Costumed actors arriving in a large sleigh from Greenfield attracted much attention along the way and between 300 and 400 spectators to the filming. One of the highlights of the production is the appearance of Deerfield's venerable historian, 92-year-old George Sheldon who narrates the story of Ononko's vow for the benefit of a tourist couple who have seen the South Deerfield monument to the Bloody Brook Massacre and solicit information of Mr. Sheldon, shown rocking on the stoop of the Joseph Stebbins House, footage quite evidently not shot at the same time as the other out-of-door scenes. Likewise, the re-enactment of the 1675 Bloody Brook Massacre, filmed at Whately Glen not far from Deerfield itself, was done in another season. Indication is made in newspaper accounts of the March filming that later photography was planned, as seems to have been the case.
In recreating the mid-winter attack and sack of Deerfield some attempt at historical accuracy was undertaken by the motion picture company, although realism was not carried to the point of showing anyone being scalped. The Indians "real in the minutest detail of their costumes, with faces heavily coated with paint, cheekbones made high and noses made crooked by means of a putty-like substance" may not entirely satisfy the modern historian, but eminently fulfill the dramatics needs of the plot. Likewise, details of costume, interior and architecture do not meet the standards generally sought by most modern-day film makers. Together with certain production and acting techniques carried over from the stage, especially melodrama, the overall effect today seems rather stilted, even comic, yet was seriously enough considered at the time.
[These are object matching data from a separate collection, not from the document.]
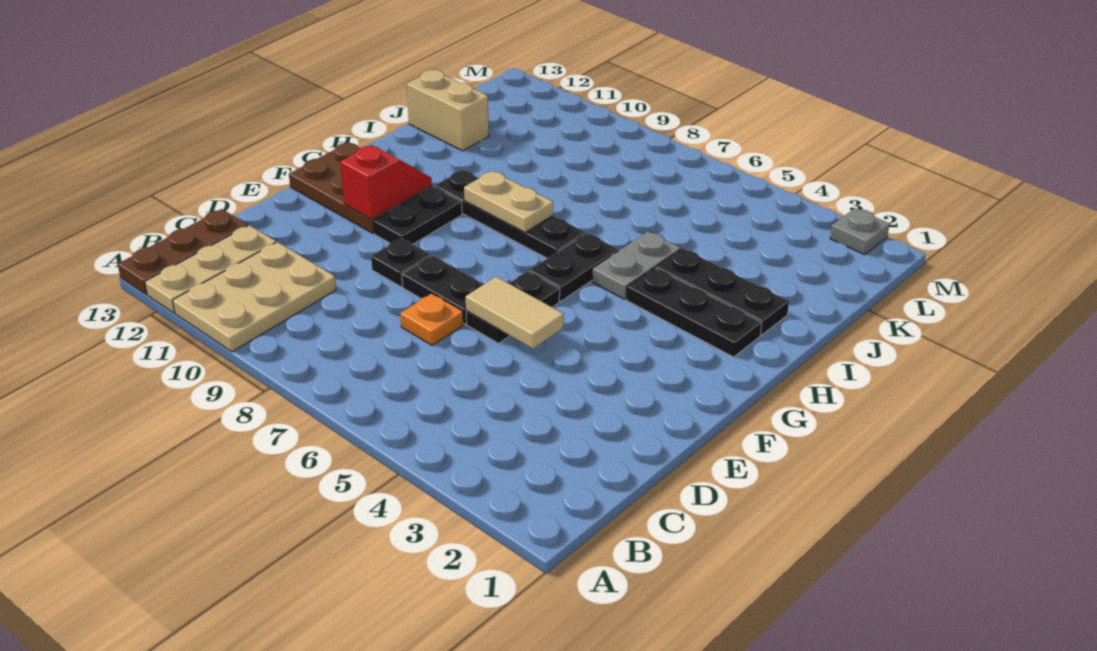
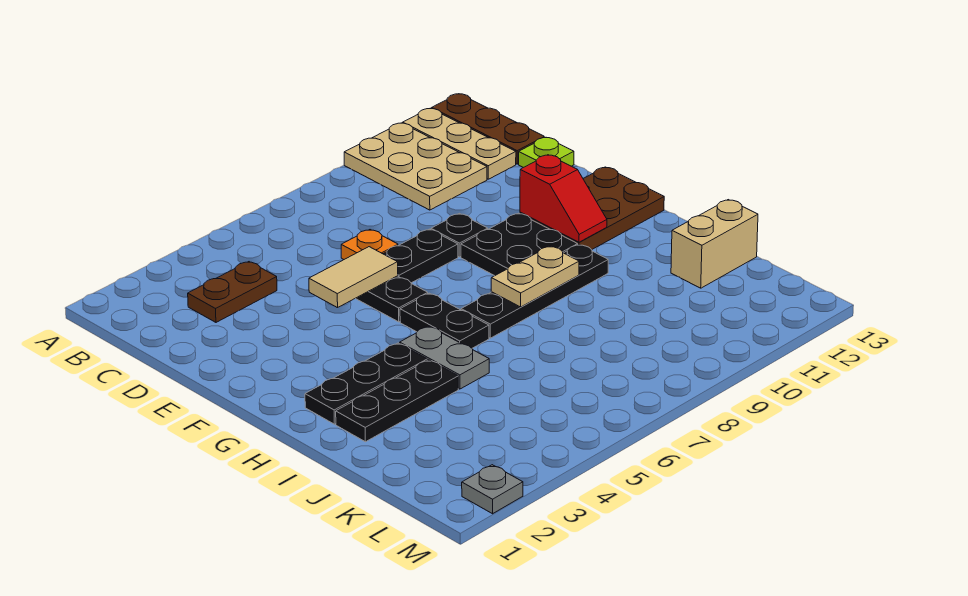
none -> brown 1x2 plate [188,262,277,322]
none -> lime 1x1 plate [519,138,574,168]
black 1x2 plate [373,187,462,244] -> black 2x2 plate [461,213,578,276]

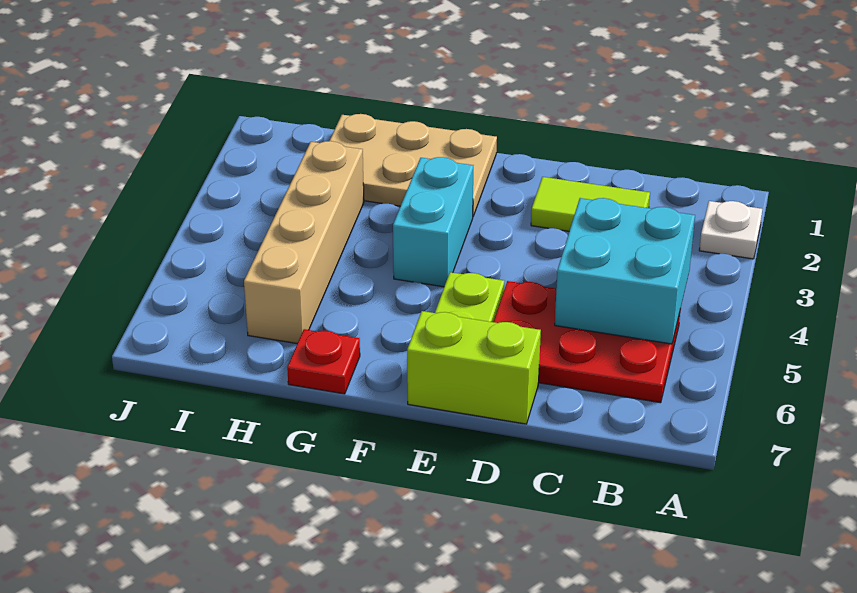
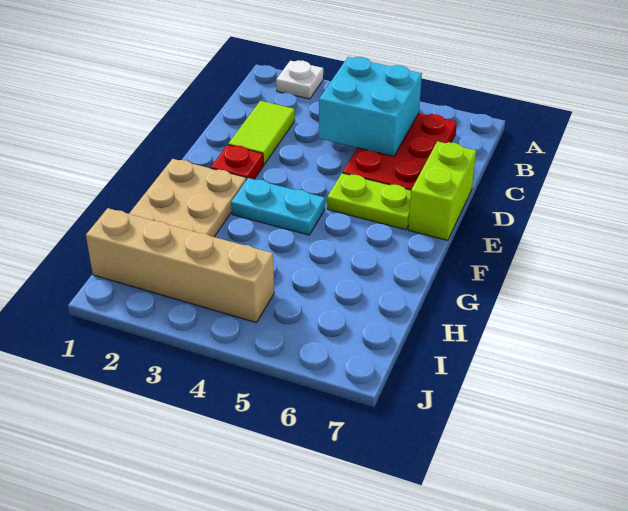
cyan 1x2 brick [393,157,473,287] -> cyan 1x2 plate [231,178,325,235]
red 1x1 plate [287,329,360,394] -> red 1x1 plate moved to [211,145,264,180]
tan 1x4 brick [244,141,364,343] -> tan 1x4 brick moved to [86,208,274,323]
The local filming was attended by several unforeseen inconveniences besides the untrodden snow which lay 4 feet deep in and around Deerfield. A crucial battle scene was interrupted by the passage of a railroad train; the tracks and telegraph poles remained out of sight to the cameras, but the afternoon mail train could not be ignored. At another point an over zealous Greenfield "extra" prematurely discharged his blank cartridge dangerously close to the ear of one of the actor-Indians and thus precipitated the action before the photographers were ready to "roll". Two hand-cranked cameras were employed as to the speed at which to make exposures.
Director McGlynn shouted instructions through a large megaphone. Every action was planned; each actor being instructed at what point in front of the camera certain of them were to fall dead, fire and struggle. Everything was planned for the most picturesque effect. Professionals were kept well to the front where their every move was emphasized since their actions alone told the story and attention had to be centered upon them.
Some nine or ten scenes were filmed in Deerfield, each of about 100 feet of film in length. Portions of the story supposed to take place at an Indian camp in Canada were "shot" at Whately, and total cost of the enterprise was estimated by the press to be in excess of $2,000. Everyone entered into the spirit of the undertaking, even to the point of adding appropriate dialogue to the scenes although no part of it would ever be heard in any showing of the film.
The film copy shown in Deerfield was obtained by Henry N. Flynt from the collections of the Museum of Modern Art in New York. It may be a somewhat cur version of the original; no other copy is known to exist. The length surprises most modern viewers, but in 1910 most motion picture productions were far shorter than at present, and "Ononko's Vow" is probably quite representative of most of them.